SUPPLIED TEXT —

Avaloq Blog

Jun 1, 2021 8:06:50 AM | Written by Matthias Schindler | innovation, customer experience, operating costs

Which tech trends will accelerate when payments turn real time?

For the foreseeable future, instant payment (IP) models will exist side by side with traditional payment schemes. Person-to-person (P2P) transactions constitute the most common and talked-about IP use case today. But with businesses recognizing the potential of IPs, further use cases for real time payments have begun to blossom. 

Consumer-oriented companies value the increased speed of funds transfer, especially in the retail business. In one worldwide survey, more than three-quarters of the merchants queried said they expect IPs to eventually replace physical credit and debit cards for person-to-business payments. [1] Apart from client payments, multinationals and big corporates have started to find in IPs a way to improve cash flows, budgeting, financial projections and overall cash management.

WORK TASK A — In one to three sentences, explain why, according to the blog post on instant payments, use cases for real-time payments beyond person-to-person transactions have begun to blossom.
The blog post on instant payments and the entries that follow have nothing to do with each other.

EXTRACTED ENTRIES —
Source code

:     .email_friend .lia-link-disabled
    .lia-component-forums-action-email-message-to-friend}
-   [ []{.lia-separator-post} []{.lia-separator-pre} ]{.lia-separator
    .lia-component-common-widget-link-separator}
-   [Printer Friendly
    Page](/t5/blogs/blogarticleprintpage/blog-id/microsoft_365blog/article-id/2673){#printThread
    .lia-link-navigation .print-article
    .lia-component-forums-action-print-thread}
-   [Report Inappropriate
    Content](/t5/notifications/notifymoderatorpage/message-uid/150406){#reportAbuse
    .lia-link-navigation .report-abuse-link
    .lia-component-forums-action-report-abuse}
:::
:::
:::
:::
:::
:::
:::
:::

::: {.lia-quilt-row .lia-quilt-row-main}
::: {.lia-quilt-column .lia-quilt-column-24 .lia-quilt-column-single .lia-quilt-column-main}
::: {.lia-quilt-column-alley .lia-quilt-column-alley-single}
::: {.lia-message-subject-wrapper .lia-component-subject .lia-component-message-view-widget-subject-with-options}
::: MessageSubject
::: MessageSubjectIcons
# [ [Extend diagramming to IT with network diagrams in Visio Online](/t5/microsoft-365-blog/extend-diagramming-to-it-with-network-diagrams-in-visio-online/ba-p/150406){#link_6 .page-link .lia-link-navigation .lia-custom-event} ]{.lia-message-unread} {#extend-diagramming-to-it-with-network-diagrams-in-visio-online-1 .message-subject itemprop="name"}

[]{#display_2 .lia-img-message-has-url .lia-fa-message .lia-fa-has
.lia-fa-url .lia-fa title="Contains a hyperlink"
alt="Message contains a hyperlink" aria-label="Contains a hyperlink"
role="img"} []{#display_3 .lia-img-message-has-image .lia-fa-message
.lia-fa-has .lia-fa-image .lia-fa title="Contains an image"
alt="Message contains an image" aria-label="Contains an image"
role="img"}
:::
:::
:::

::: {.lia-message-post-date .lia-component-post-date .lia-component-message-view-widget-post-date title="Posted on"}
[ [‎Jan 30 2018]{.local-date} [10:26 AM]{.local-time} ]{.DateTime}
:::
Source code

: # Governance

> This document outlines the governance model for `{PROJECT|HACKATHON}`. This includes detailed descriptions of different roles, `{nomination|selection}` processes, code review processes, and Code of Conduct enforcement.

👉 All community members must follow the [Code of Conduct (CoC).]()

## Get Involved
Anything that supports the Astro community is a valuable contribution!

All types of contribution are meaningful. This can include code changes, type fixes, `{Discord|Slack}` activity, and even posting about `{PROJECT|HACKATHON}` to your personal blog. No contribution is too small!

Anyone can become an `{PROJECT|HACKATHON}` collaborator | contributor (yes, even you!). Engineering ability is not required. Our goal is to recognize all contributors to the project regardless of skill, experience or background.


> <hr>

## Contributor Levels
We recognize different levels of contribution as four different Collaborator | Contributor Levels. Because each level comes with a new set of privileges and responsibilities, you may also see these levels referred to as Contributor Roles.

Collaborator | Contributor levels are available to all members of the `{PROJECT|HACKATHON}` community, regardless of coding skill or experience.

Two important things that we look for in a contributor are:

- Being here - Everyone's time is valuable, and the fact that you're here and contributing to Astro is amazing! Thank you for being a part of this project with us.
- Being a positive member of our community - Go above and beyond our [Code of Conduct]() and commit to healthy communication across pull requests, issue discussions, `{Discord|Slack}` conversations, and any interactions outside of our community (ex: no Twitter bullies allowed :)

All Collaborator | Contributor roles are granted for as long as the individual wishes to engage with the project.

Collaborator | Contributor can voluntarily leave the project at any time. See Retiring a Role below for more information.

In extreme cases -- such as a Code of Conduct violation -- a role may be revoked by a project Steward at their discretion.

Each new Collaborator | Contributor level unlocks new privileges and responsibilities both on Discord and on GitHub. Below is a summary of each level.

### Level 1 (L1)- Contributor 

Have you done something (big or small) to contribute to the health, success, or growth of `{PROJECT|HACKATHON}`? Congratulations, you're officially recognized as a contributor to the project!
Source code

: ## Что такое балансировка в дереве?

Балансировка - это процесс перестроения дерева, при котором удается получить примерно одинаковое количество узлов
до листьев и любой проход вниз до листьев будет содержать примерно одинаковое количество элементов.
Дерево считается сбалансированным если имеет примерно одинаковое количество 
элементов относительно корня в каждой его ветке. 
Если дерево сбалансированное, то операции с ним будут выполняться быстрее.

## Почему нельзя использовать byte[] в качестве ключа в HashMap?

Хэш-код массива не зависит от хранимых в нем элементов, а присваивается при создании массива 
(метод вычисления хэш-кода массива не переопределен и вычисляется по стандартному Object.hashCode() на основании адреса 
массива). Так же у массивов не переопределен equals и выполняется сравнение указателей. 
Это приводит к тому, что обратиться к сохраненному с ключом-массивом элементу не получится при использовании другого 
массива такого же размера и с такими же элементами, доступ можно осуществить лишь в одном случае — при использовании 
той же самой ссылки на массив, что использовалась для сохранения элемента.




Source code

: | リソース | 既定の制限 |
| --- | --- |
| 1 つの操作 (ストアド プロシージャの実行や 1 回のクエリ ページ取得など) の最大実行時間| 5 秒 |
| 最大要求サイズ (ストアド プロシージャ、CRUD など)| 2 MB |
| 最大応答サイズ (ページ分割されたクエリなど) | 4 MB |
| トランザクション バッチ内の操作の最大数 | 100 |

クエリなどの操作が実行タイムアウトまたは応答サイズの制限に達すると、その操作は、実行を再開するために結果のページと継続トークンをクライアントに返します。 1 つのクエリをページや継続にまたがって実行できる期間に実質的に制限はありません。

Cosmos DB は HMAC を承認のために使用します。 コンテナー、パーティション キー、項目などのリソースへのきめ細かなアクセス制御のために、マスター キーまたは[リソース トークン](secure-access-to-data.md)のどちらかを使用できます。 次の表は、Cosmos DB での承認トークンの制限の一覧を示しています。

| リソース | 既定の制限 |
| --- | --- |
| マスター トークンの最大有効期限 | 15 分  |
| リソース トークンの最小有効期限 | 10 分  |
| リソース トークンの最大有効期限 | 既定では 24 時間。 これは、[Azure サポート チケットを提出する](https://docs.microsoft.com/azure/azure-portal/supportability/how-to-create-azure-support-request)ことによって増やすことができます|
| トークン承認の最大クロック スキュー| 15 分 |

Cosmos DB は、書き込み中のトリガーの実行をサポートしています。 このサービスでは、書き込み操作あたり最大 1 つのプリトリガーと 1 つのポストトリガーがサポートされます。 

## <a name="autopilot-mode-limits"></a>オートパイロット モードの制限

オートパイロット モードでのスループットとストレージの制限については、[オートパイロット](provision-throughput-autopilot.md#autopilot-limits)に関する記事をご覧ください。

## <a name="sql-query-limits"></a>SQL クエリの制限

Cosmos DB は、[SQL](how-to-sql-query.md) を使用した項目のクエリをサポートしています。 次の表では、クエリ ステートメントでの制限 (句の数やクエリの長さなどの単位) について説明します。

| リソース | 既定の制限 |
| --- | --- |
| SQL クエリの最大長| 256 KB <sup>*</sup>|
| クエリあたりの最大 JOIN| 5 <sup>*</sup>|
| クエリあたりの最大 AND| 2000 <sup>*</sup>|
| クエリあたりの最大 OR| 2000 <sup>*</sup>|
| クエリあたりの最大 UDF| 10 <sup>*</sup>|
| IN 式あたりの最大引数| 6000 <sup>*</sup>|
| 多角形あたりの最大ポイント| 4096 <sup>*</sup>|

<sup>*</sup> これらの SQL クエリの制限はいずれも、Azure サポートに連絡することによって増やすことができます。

WORK TASK B — List each line in the entries where the string "date" appears.

WRITTEN ANSWER A — Businesses are recognizing the potential of instant payments, so further use cases have begun to blossom. Consumer-oriented companies, especially in retail, value the faster transfer of funds. Multinationals and big corporates see instant payments as a way to improve cash flows, budgeting, financial projections and overall cash management.

WRITTEN ANSWER B —
::: {.lia-message-post-date .lia-component-post-date .lia-component-message-view-widget-post-date title="Posted on"}
[ [‎Jan 30 2018]{.local-date} [10:26 AM]{.local-time} ]{.DateTime}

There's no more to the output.